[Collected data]
=-=-=-=-=
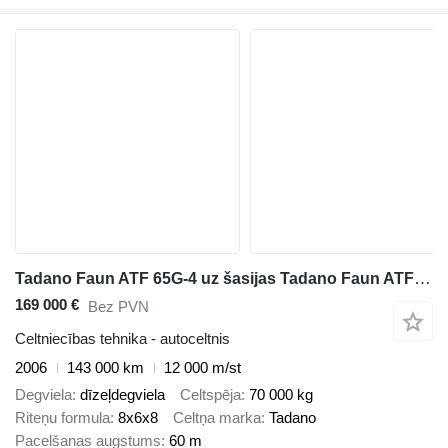
Tadano Faun ATF 65G-4 uz šasijas Tadano Faun ATF 65G-4
169 000 €
Bez PVN
Celtniecības tehnika - autoceltnis
2006
143 000 km
12 000 m/st
Degviela
dīzeļdegviela
Celtspēja
70 000 kg
Riteņu formula
8x6x8
Celtņa marka
Tadano
Pacelšanas augstums
60 m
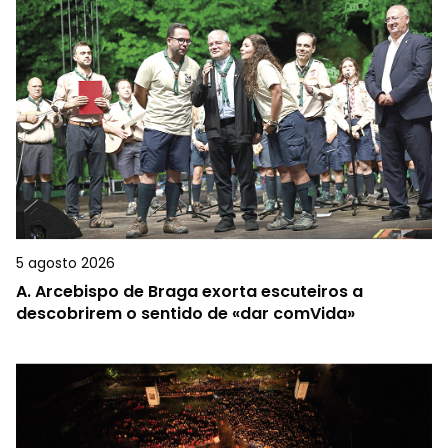
5 agosto 2026
A.
Arcebispo de Braga exorta escuteiros a
descobrirem o sentido de «dar comVida»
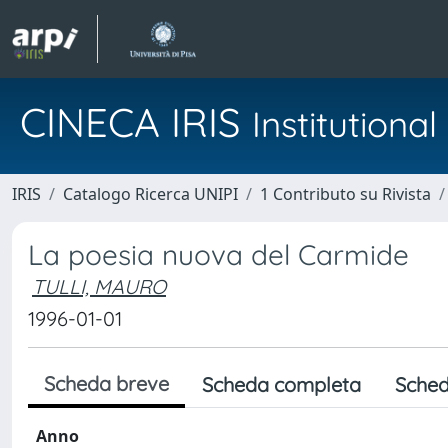
CINECA IRIS
Institution
IRIS
Catalogo Ricerca UNIPI
1 Contributo su Rivista
La poesia nuova del Carmide
TULLI, MAURO
1996-01-01
Scheda breve
Scheda completa
Sched
Anno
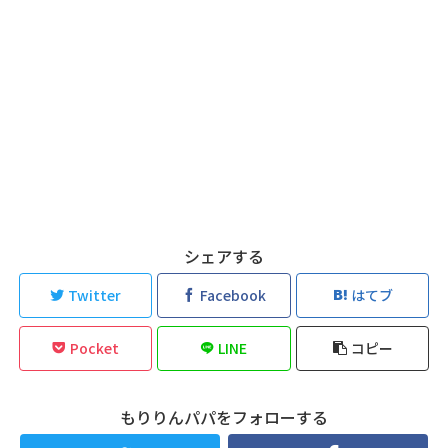
シェアする
Twitter
Facebook
はてブ
Pocket
LINE
コピー
もりりんパパをフォローする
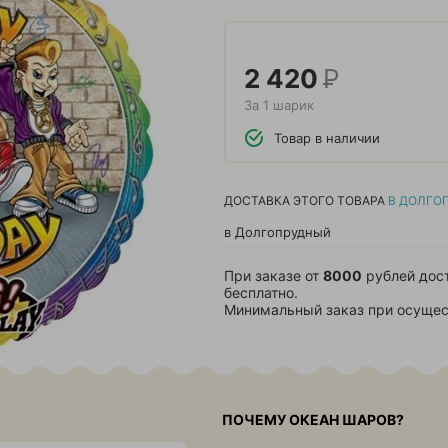
2 420
Р
За 1 шарик
Товар в наличии
ДОСТАВКА ЭТОГО ТОВАРА
В ДОЛГО
в Долгопрудный
При заказе от
8000
рублей дос
бесплатно.
Минимальный заказ при осущес
ПОЧЕМУ ОКЕАН ШАРОВ?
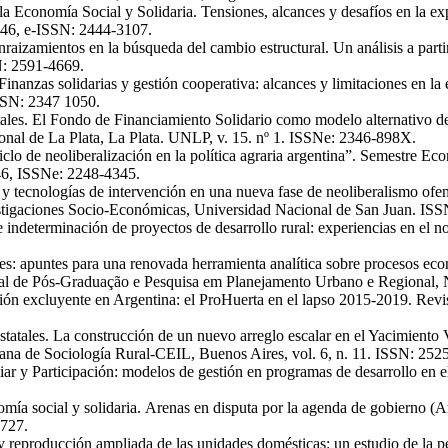
 a la Economía Social y Solidaria. Tensiones, alcances y desafíos en la
446, e-ISSN: 2444-3107.
aizamientos en la búsqueda del cambio estructural. Un análisis a partir d
N: 2591-4669.
). Finanzas solidarias y gestión cooperativa: alcances y limitaciones e
ISSN: 2347 1050.
tatales. El Fondo de Financiamiento Solidario como modelo alternativo 
onal de La Plata, La Plata. UNLP, v. 15. nº 1. ISSNe: 2346-898X.
 ciclo de neoliberalización en la política agraria argentina”. Semestre 
46, ISSNe: 2248-4345.
y tecnologías de intervención en una nueva fase de neoliberalismo of
nvestigaciones Socio-Económicas, Universidad Nacional de San Juan. I
 indeterminación de proyectos de desarrollo rural: experiencias en el no
es: apuntes para una renovada herramienta analítica sobre procesos ec
nal de Pós-Graduação e Pesquisa em Planejamento Urbano e Regional, 
ión excluyente en Argentina: el ProHuerta en el lapso 2015-2019. Revi
estatales. La construcción de un nuevo arreglo escalar en el Yacimient
ana de Sociología Rural-CEIL, Buenos Aires, vol. 6, n. 11. ISSN: 252
iar y Participación: modelos de gestión en programas de desarrollo en e
conomía social y solidaria. Arenas en disputa por la agenda de gobiern
3727.
y reproducción ampliada de las unidades domésticas: un estudio de la p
=-=-=-=-=
TASK ITEM
Pictures are to be dropped; the lines from the start of the entries above through the line with "ISSN: 2347 1050." are to be given again verbatim.

ANSWER BOX
Tadano Faun ATF 65G-4 uz šasijas Tadano Faun ATF 65G-4
169 000 €
Bez PVN
Celtniecības tehnika - autoceltnis
2006
143 000 km
12 000 m/st
Degviela
dīzeļdegviela
Celtspēja
70 000 kg
Riteņu formula
8x6x8
Celtņa marka
Tadano
Pacelšanas augstums
60 m
5 agosto 2026
A.
Arcebispo de Braga exorta escuteiros a
descobrirem o sentido de «dar comVida»
CINECA IRIS
Institution
IRIS
Catalogo Ricerca UNIPI
1 Contributo su Rivista
La poesia nuova del Carmide
TULLI, MAURO
1996-01-01
Scheda breve
Scheda completa
Sched
Anno
シェアする
Twitter
Facebook
はてブ
Pocket
LINE
コピー
もりりんパパをフォローする
2 420
Р
За 1 шарик
Товар в наличии
ДОСТАВКА ЭТОГО ТОВАРА
В ДОЛГО
в Долгопрудный
При заказе от
8000
рублей дос
бесплатно.
Минимальный заказ при осущес
ПОЧЕМУ ОКЕАН ШАРОВ?
 a la Economía Social y Solidaria. Tensiones, alcances y desafíos en la
446, e-ISSN: 2444-3107.
aizamientos en la búsqueda del cambio estructural. Un análisis a partir d
N: 2591-4669.
). Finanzas solidarias y gestión cooperativa: alcances y limitaciones e
ISSN: 2347 1050.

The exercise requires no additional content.